Re: EVR issues: set:versions, epoch-as-string, now twiddle-in-version

2012-06-28 Thread Alexey Tourbin
On Sat, Jun 23, 2012 at 7:10 AM, Jeffrey Johnson n3...@me.com wrote:
 Why is it any wrong to minimize bandwidth, or, in other words, why it
 is bad to spend less money? Your answer is like, because the meaning
 of life is not to spend less money, which is a wrong perspective.
 Okay, but what's a better perspective? Spending more money for less
 good is not at all a better perspective.

 Nothing I said implies that bandwidth reduction is wrong.

 If you want to minimize bandwidth downloading packages compress
 the metadata and deal with the legacy compatible issues however
 you want/need.

 My rule of thumb is that metadata is ~15% of the size of a
 typical *.rpm package: assuming 50% compression one might save
 7.5% of the package download cost (0.50 * 0.15 = 7.5%).

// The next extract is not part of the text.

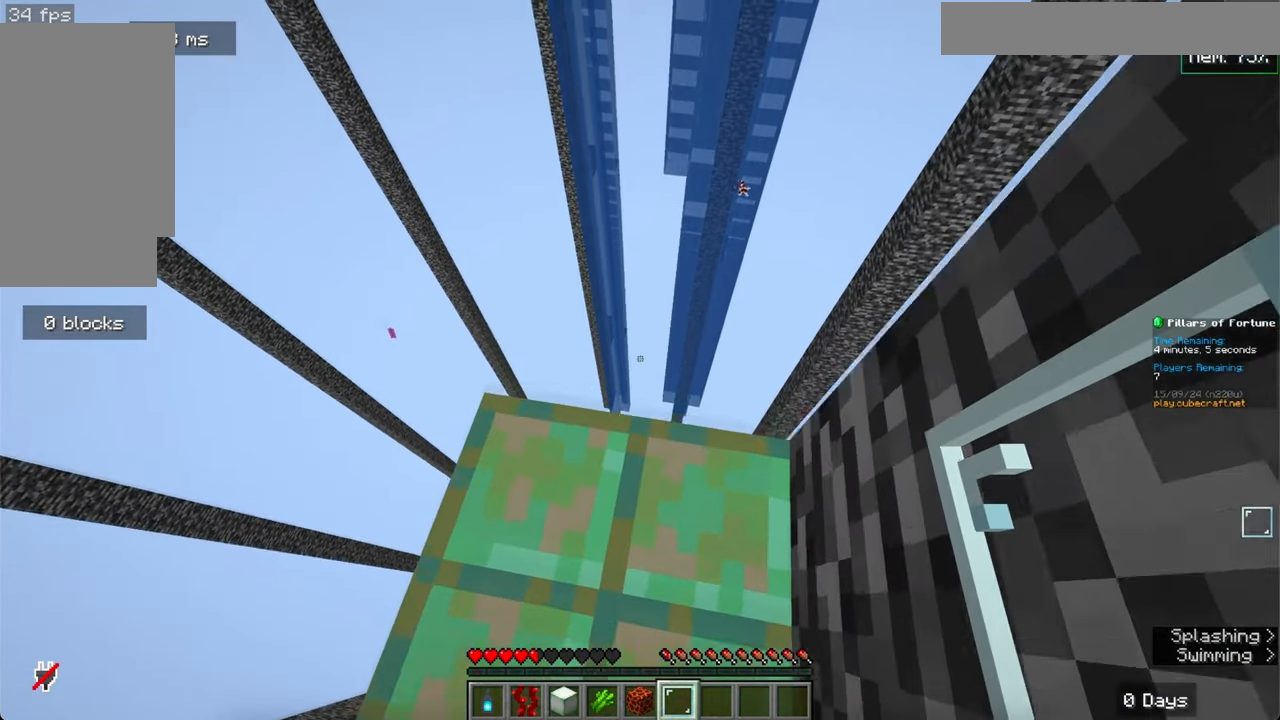
{"keys": ["s"], "mouse": [], "events": [[350, "w", "up"], [500, "s", "down"]]}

An interesting practical matter behind set-versions is that we can
simply represent the exact set of symbols, which can be encoded and
pictured like this:

Provides: libfoo.so.0 = set:sym1,sym2,sym3,sym4
Requires: libfoo.so.0 = set:sym1,sym3
(where symN stands for direct ELF symbol name - e.g. strcmp). You
simply name the symbols which you require or provide! In fact, this is
exactly how early alpha set-versions were implemented - before I had
some time to ponder over approximate set/subset encoding problem (it
is then how sym1,sym2... sets where converted into numbers, per
symbol, and compressed). The point here is that the price of the exact
set representation may, or may not, be prohibitive. If the price is
not prohibitive, it's a no-brainer: you don't have to involve into
approximate subset business at all. Sometimes, you simply should not
use bloom filters, despite the fact that they might seem appealing.
However, if the price is prohibitive, which it was, the reason for
going into approximate subset business is also a no-brainer: you
should cut down heavily and optimize for size first. If you simply
introduced probabilities without making things less prohibitive, did
you do anything useful at all? You only spoiled things a bit!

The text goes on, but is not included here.